Alcuni ricercatori australiani, come riporta l’edizione online di Nature Biotechnology, hanno messo a punto una terapia per combattere il cancro, usando nanocellule derivanti da batteri in grado di penetrare e disarmare le cellule tumorali, prima dell'arrivo di un secondo tipo di nanocellule in grado di sferrare un attacco letale con farmaci chemoterapici. Un vero e proprio “cavallo di Troia”. La terapia riesce pertanto a mirare nello specifico le cellule tumorali, anziché colpire, come avviene con la chemioterapia, sia le cellule tumorali che quelle sane.
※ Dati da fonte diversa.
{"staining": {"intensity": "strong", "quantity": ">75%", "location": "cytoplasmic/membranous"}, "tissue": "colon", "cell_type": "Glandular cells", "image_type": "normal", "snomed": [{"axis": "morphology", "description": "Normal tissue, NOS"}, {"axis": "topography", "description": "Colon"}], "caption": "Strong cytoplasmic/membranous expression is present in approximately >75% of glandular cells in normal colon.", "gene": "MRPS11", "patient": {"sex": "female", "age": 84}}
I ricercatori Jennifer MacDiarmid e Himanshu Brahmbhatt, che hanno dato vita nel 2001 alla società EnGenelC Pty Ltd, affermano di aver ottenuto, con la loro tecnica e in due anni di terapia, un tasso di sopravvivenza del 100% nei topi a cui erano state inoculate cellule tumorali. E’ ora in progetto l’avvio di studi clinici. A giorni inizierà invece uno studio clinico sul sistema di cell delivery, presso il Peter MacCullum Cancer Center del Royal Melbourne Hospital. La terapia prevede l’impiego di mini-cellule denominate EDV (EnGenelC Delivery Vehicle) in grado di attaccare le cellule cancerose penetrando al loro interno. Il primo flusso di cellule, che rilascia molecole di acido ribonucleico secondo la metodica dell'RNA-interference, agisce ‘spegnendo’ la produzione delle proteine che rendono il tumore resistente alla chemioterapia. La seconda ondata di cellule EDV rilascia invece farmaci chemioterapici che uccidono le cellule tumorali . “La bellezza di questo nostro metodo – commenta MacDiarmid – è che le EDV si comportano proprio come un cavallo di Troia, arrivando alle porte delle cellule malate e riuscendo sempre ad entrare al loro interno”.